The Rawalpindi Bench of the Lahore High Court, on the 18th of August 2022, decided that the marriage between the 12-year-old Christian girl Zarvia Pervaiz and the 40-year-old Imran is valid. Imran is an already married Muslim man of approximately 40 years old. The judge, Justice Sadaqat Ali Khan, heard the case for a mere two minutes and then stated that Zarvia was 12 years old and married out of her free will. He refused to take into account any other evidence. Petitioners left the courtroom shortly after that. During previous court statements, Zarvia had stated that she converted to Islam and married by choice to Imran Shahzad. Based on that statement the police led Zarvia go with Imran. The parents of Zarvia state that their daughter was abducted, forcefully converted, and married to Imran.
Previously, Zarvia had managed to make a phone call to her family and informed them that Imran threatened to kill her brothers if she would not state in court that her conversion and marriage was out of free will.
The Pakistani justice system ignored all laws against child marriage. It is likely that Imran and his wife are part of a sex trafficking ring for which they need young girls like Zarvia. We urge the government to reinvestigate the case.

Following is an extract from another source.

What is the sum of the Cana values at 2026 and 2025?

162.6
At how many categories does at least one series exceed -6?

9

Yasmeen Pervaiz, on the 13th of July 2022, filed a petition under 491 of Cr. PC. (Criminal Procedure Code) for the recovery of her daughter Zarvia Pervaiz from the illegal custody of Imran. Unfortunately, on the 18th of August 2022 Justice Sadaqat Ali Khan of the Rawalpindi Bench of the Lahore High Court dismissed the case filed by Zarvia’s parents stating that the girl is 12 years old and is married out of free will. He did not want to take into account any other provided evidence and petitioner had to leave the courtroom shortly after.

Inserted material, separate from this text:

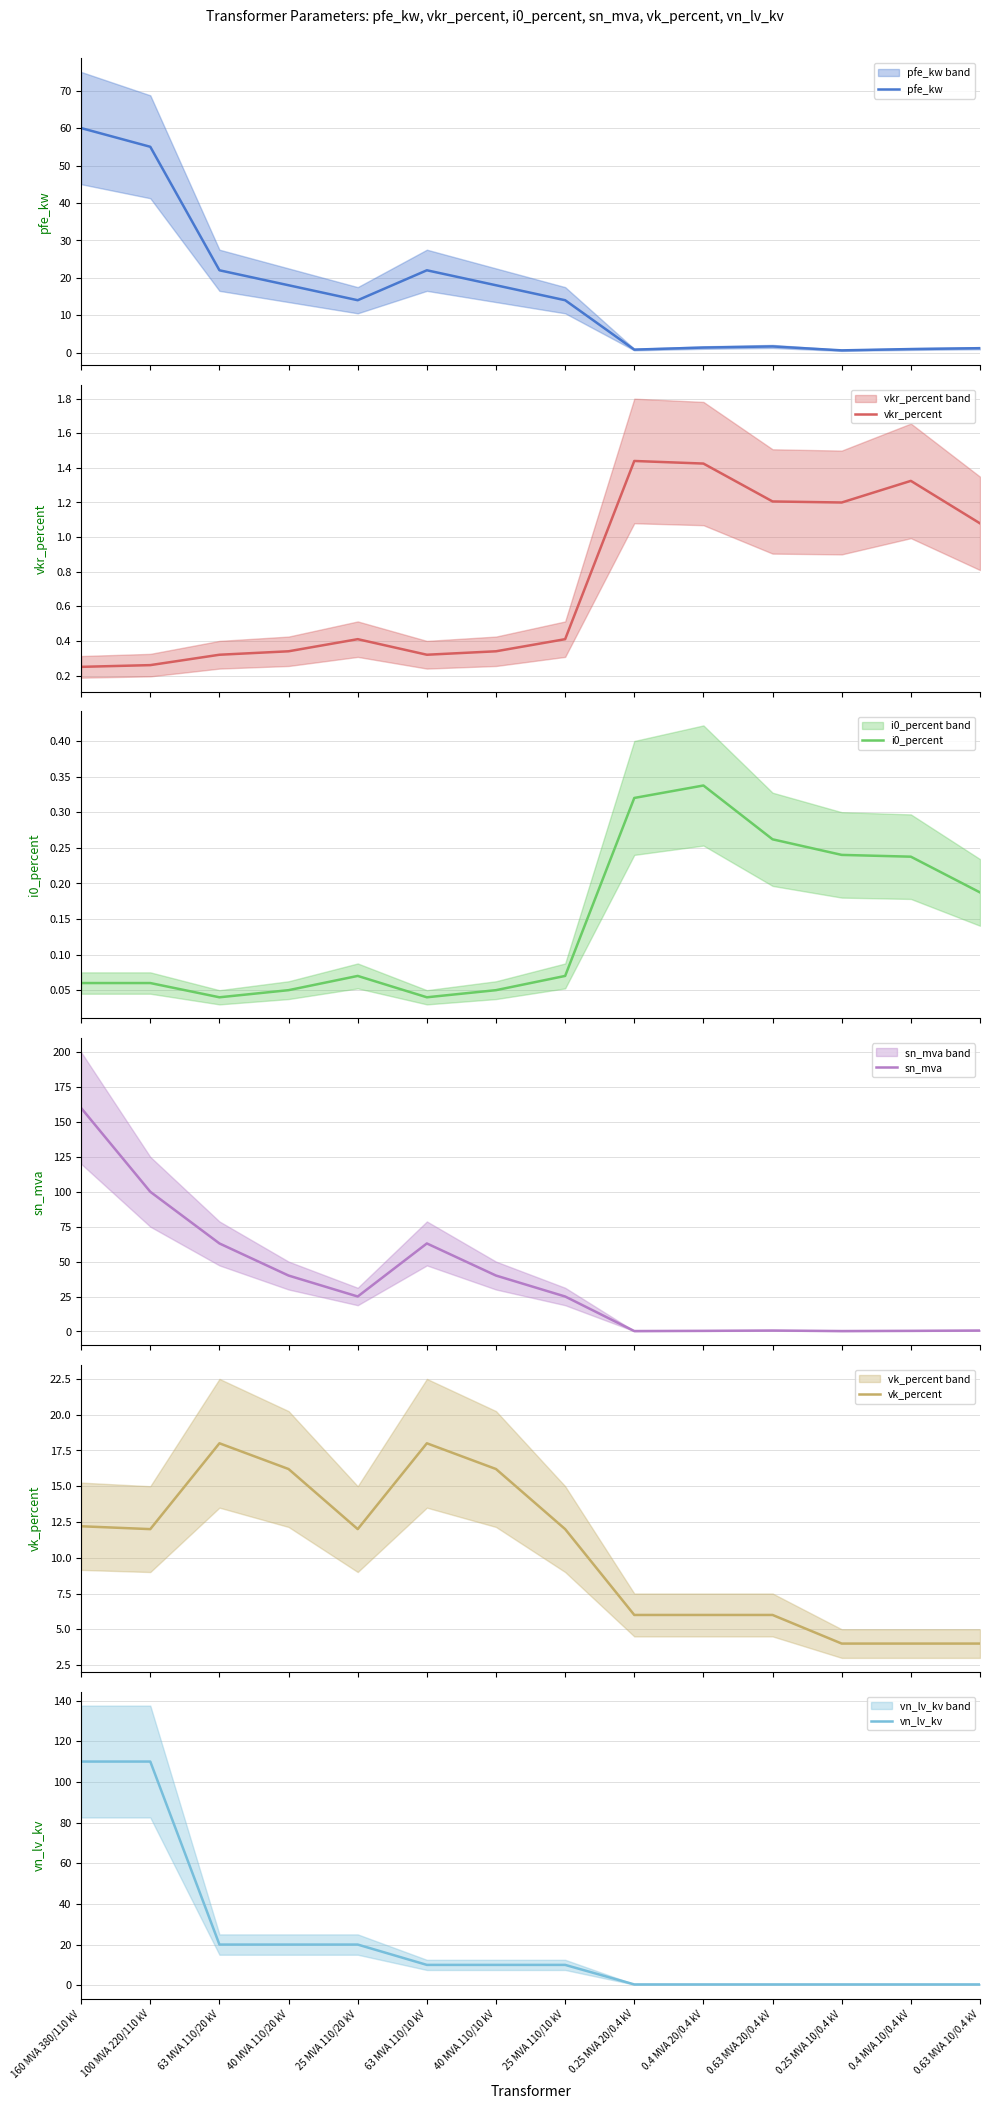

What is the label of the 9th point from the right?

63 MVA 110/10 kV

Sherkan Malik, a human rights activist, confirmed that “state apparatuses tend to support those who commit crimes such as forced conversions, child marriages, and sexual violence because they believe they will receive a heavenly reward for helping convert someone to Islam, regardless of how intentional or coercive the conversion is.”
Nadia Stephen, a Christian activist with Voice for Justice, pointed out the failings of the judge, who validated the marriage despite Zarvia being a minor. The Rawalpindi court should have considered the ruling issued by the Islamabad High Court in February this year that “marriage of minors under the age of 18 is illegal, even if of their own free will.” The court order also violates the Child Marriage Law, which prohibits marriages to girls under the age of 16.
Human rights activists Ashiknaz Khokhar and Ilyas Samuel asked for a bill to amend the Child Marriage Restraint Act. It must be moved in the national and provincial legislative assemblies to ensure that the minimum marriageable age is set at 18 years for both boys and girls, and the marriage of minor children is declared null and void. As an interim measure, a hold should be placed on the validation of any marriages associated with faith conversions by the magistrates. It is necessary that verification or ascertaining of age, and freewill is required by senior civil judges in such cases.
The Chairperson of Voice for Justice, Joseph Jansen, said that forced marriages and the conversion of minors are harmful practices. Especially religious minorities are vulnerable since the conversion is used as a way to gain public support and to ensure the custody is moved away from the parents. Therefore, Pakistan’s federal and provincial governments must introduce comprehensive laws against forced conversions and child marriages in conformity with international human rights standards without any further delay.